__任务事项 1__
根据所给文段，这道题一共有多少个测试点？

__所给文段__
§ §

这到题有两个需要注意的点:
1.两个1e9量级的数字的比值,用double的精度是不够的,要用double
2.这道题需要输出数学意义上取模的值,需要(ans+mod)%mod转化成正数
这道题测试点巨多,有整整四十个
#include <iostream>
#include <stdio.h>
#include <algorithm>
#include <string>
#include <cmath>
#define For(i, j, n) for (int i = j; i <= n; ++i)
using namespace std;
typedef long long LL;
const int N = 2e5 + 5;
const double INF = -1e10;
const LL mod = 1e9 + 7;
int n, k;
LL a[N];
bool cmp(int a, int b)
{
return abs(a) > abs(b);
}
LL get_min()
{
LL ans = a[n];
for (int i = n - 1; i >= n - k + 1; i--)
{
ans = ans * a[i] % mod;
}
return ans;
}
LL get_max(int b, int tar)
{
LL ans = a[1];
for(int i = 2; i <= k; i++)
{
if(i != b)
{
ans = ans * a[i] % mod;
}
}
if(b != -1)
ans = ans * a[tar] % mod;
return ans;
}
int main()
{
scanf("%d%d", &n, &k);
for (int i = 1; i <= n; i++)
scanf("%lld", &a[i]);
sort(a + 1, a + n + 1, cmp);
int cnt = 0, p1 = -1, p2 = -1, m1 = -1, m2 = -1;
LL ans = 1;
for (int i = 1; i <= k; i++)
if (a[i] < 0)
cnt++;
if (cnt & 1) // 绝对值最大的k个数字只能得到负数
{
for (int i = k; i; i--)
{
if (p1 != -1 && m1 != -1)
break;
if (p1 == -1 && a[i] > 0)
p1 = i;
if (m1 == -1 && a[i] < 0)
m1 = i;
}
for (int i = k + 1; i <= n; i++)
{
if (p2 != -1 && m2 != -1)
break;
if (p2 == -1 && a[i] > 0)
p2 = i;
if (m2 == -1 && a[i] < 0)
m2 = i;
}
long double f1 = INF, f2 = INF;
if(m1!=-1&&p2!=-1)

§ §

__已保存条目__
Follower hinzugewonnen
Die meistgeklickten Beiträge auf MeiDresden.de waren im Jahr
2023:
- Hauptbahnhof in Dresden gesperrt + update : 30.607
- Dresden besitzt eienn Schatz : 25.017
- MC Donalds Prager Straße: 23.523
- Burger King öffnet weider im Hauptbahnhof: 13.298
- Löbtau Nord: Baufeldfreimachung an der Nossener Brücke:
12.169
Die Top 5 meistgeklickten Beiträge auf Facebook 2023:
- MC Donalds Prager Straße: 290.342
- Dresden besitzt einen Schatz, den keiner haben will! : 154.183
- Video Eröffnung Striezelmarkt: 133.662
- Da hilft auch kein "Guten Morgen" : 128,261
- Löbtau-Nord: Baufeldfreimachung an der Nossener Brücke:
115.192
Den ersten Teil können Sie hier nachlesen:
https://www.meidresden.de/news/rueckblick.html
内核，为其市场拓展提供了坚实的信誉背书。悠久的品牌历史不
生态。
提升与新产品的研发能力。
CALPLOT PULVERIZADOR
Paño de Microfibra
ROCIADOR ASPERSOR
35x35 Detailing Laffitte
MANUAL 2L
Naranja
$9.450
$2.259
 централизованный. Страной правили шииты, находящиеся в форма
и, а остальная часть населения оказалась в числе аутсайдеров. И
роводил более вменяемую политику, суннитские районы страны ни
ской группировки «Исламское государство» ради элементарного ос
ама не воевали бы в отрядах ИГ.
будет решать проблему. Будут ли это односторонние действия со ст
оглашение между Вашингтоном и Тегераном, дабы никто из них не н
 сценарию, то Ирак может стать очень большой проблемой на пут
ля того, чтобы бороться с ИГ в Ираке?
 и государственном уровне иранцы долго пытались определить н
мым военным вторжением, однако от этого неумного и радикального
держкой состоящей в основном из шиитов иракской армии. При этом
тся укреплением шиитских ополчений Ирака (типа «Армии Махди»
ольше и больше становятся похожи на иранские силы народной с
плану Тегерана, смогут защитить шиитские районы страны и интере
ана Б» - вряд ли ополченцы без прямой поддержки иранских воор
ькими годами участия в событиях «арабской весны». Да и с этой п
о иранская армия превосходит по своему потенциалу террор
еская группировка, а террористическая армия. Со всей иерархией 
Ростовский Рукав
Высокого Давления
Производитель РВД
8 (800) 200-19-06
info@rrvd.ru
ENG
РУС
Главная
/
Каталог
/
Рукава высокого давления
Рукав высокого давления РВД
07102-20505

§ §

__任务事项 2__
请从记录的开头起，一直到含有“- Da hilft auch”的那一行为止（首尾两行都算在内），把这些行放进一个 JSON 字符串列表，每行一项，空行略去。

__你的回答 1__
整整四十个。

__你的回答 2__
[
  "Follower hinzugewonnen",
  "Die meistgeklickten Beiträge auf MeiDresden.de waren im Jahr",
  "2023:",
  "- Hauptbahnhof in Dresden gesperrt + update : 30.607",
  "- Dresden besitzt eienn Schatz : 25.017",
  "- MC Donalds Prager Straße: 23.523",
  "- Burger King öffnet weider im Hauptbahnhof: 13.298",
  "- Löbtau Nord: Baufeldfreimachung an der Nossener Brücke:",
  "12.169",
  "Die Top 5 meistgeklickten Beiträge auf Facebook 2023:",
  "- MC Donalds Prager Straße: 290.342",
  "- Dresden besitzt einen Schatz, den keiner haben will! : 154.183",
  "- Video Eröffnung Striezelmarkt: 133.662",
  "- Da hilft auch kein \"Guten Morgen\" : 128,261"
]